Why do you think it is important to create that atmosphere for them?

A lot of them, probably all of them, they come with that need. They come with a background with family that either is split or they are just not given that connection within their family. Some of them don’t feel loved. They’ve been out there on the streets for how many months, days? Who knows how long? When they get that warmth, that family connection, it’s like they ask, “Do you really care?” We do care. I can honestly say that not only myself, but my staff, do care. Like Zenaida, our senior case manager, she came on Saturday and gave them haircuts. She was off on Saturday!

We’re here. We’re on call 24/7. If one of the staff is not able to come in, I come in. I’ve come at 1, 1:30 in the morning. When something comes up I’m here.

Is it hard to have separation? It sounds like this is more than just a job.

Sometimes it could be challenging. Like my partner says sometimes, “You are the director. Why do you have to get calls constantly?” Because I’m their backup. If no one else is answering they know that this last person is going to be answering or calling back. Of course they are going to call me.

Sometimes it can be challenging, especially when your family doesn’t understand the intensity and the type of program. A lot of people might say it’s just a job, you clock in, you clock out, and end of the story. No, this is not a factory. My mind is constantly working, “Oh my god, this girl needs laundry money. This one needs socks. Oh my god, she said she needed money for a field trip.” It’s like having 16 kids, you can’t forget about one. You have to be constantly worried about all of them.

So I manage, but you can’t completely divide things.

What are your biggest challenges working with the youth? Have you ever had to tell someone to go?

Telling one of the youth or residents that they have to exit the program, that’s one of my worst moments because I don’t want to it. Because we failed, not only I failed, but the program failed also. That’s why I give them extra chances, but there is a limit. It’s like an apple basically. If you have a rotten apple in a basket and you leave it there, then all the apples are going to be messed up. So it’s like you are forced to do it. And that’s my worst moment, to tell someone, “Sorry, we worked with you, but you are not doing what you need to be doing.”

Challenges are getting residents focused to the actual goal because not all of them are at the same level.

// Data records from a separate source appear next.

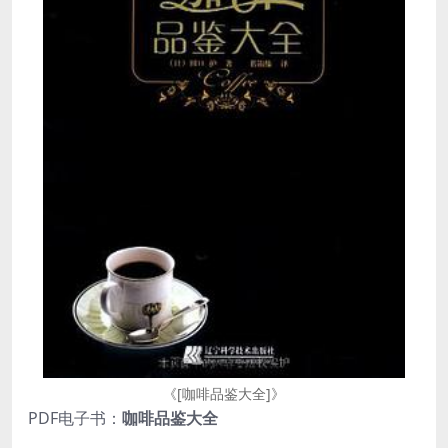
《[咖啡品鉴大全]》
PDF电子书：
咖啡品鉴大全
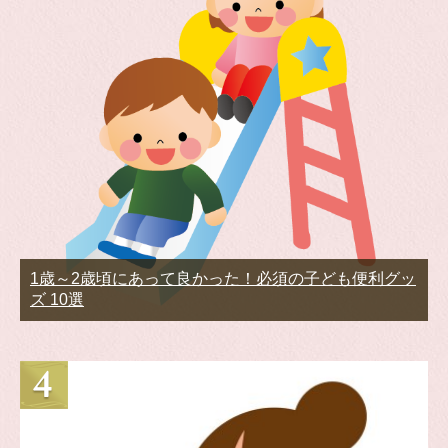
1歳～2歳頃にあって良かった！必須の子ども便利グッ
ズ 10選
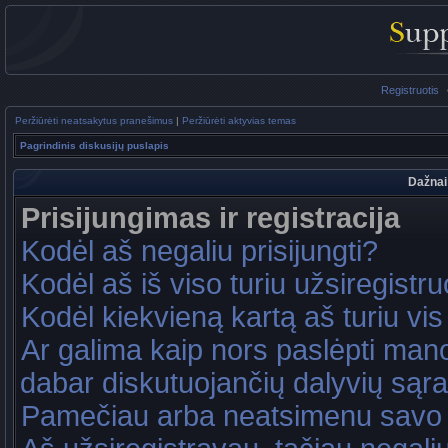
Registruotis
Peržiūrėti neatsakytus pranešimus
|
Peržiūrėti aktyvias temas
Pagrindinis diskusijų puslapis
Dažnai
Prisijungimas ir registracija
Kodėl aš negaliu prisijungti?
Kodėl aš iš viso turiu užsiregistru
Kodėl kiekvieną kartą aš turiu vis 
Ar galima kaip nors paslėpti mano
dabar diskutuojančių dalyvių sąr
Pamečiau arba neatsimenu savo 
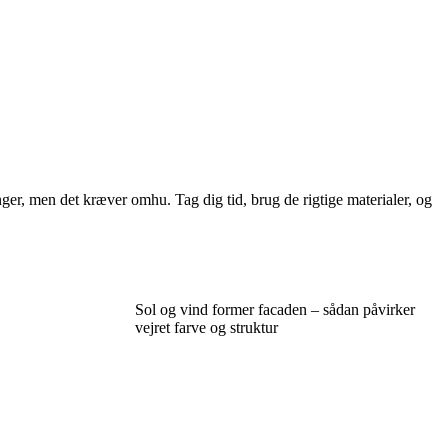
nger, men det kræver omhu. Tag dig tid, brug de rigtige materialer, og
Sol og vind former facaden – sådan påvirker
vejret farve og struktur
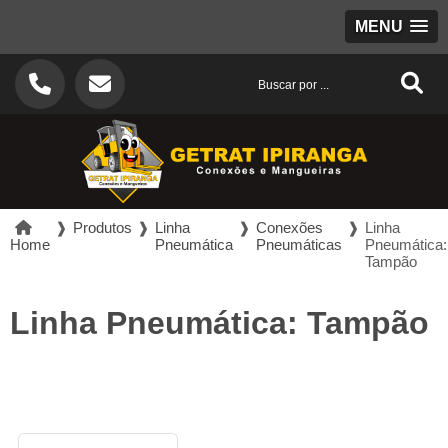
MENU
❱
Produtos
❱
Linha
❱
Conexões
❱
Linha
Home
Pneumática
Pneumáticas
Pneumática:
Tampão
Linha Pneumática: Tampão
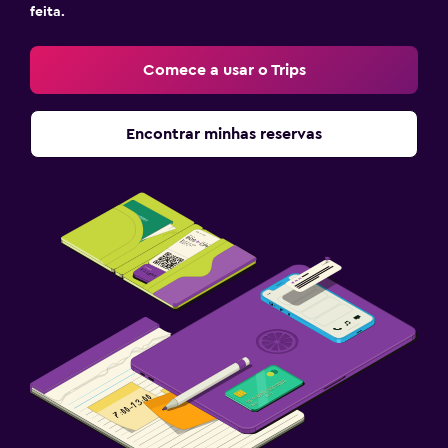
feita.
Comece a usar o Trips
Encontrar minhas reservas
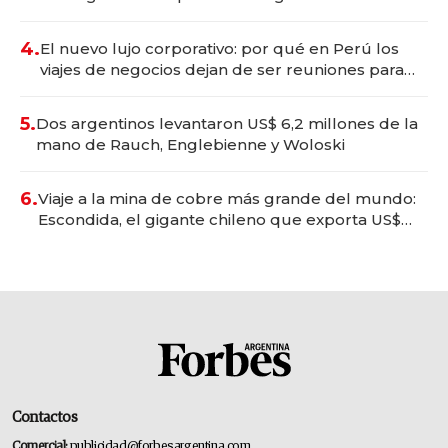
deportivo y el cuidado corporal
4.
El nuevo lujo corporativo: por qué en Perú los
viajes de negocios dejan de ser reuniones para
convertirse en experiencias transformadoras
5.
Dos argentinos levantaron US$ 6,2 millones de la
mano de Rauch, Englebienne y Woloski
6.
Viaje a la mina de cobre más grande del mundo:
Escondida, el gigante chileno que exporta US$
14.000 millones anuales
Contactos
Comercial:
publicidad@forbesargentina.com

What is that goal, as you see it?

The main one’s obviously education. Getting their education going. And their financial stability. They have to balance their earnings and what not. Getting a job, going into employment. Or even just changing their attitude. Before even going into employment or education our goal is changing that negative attitude to a positive attitude. Otherwise they won’t able to reach any of the other goals, so that is the main one. Sometimes that could be really hard.

What changes would you like to see in the way that the wider community perceives these youth?

Basically just giving them a chance to prove who they are. Give a chance to learn a little bit about them. And know that they’re not just out there just because. There’s always a reason why things happen. Either the parents didn’t want them in the house for their sexual orientation, and obviously if they are selling drugs it’s because they need to somehow survive and maybe that’s the only way they were able to get money. If they were stealing it’s because the same reason. If they were even prostituting themselves, because we have residents that have done that in the past. You have to understand why that was happening. If you don’t support the youth, we’re not going to end up with anyone. The youth is the future of the community. If you don’t trust your youth, if you don’t help them to get to the point where they’re supposed to be at, then we are not going to have a successful community. That’s plain and simple. That’s how I see it.

Editor’s note: El Rescate recieved three more residents after this interview and now has a total of 19.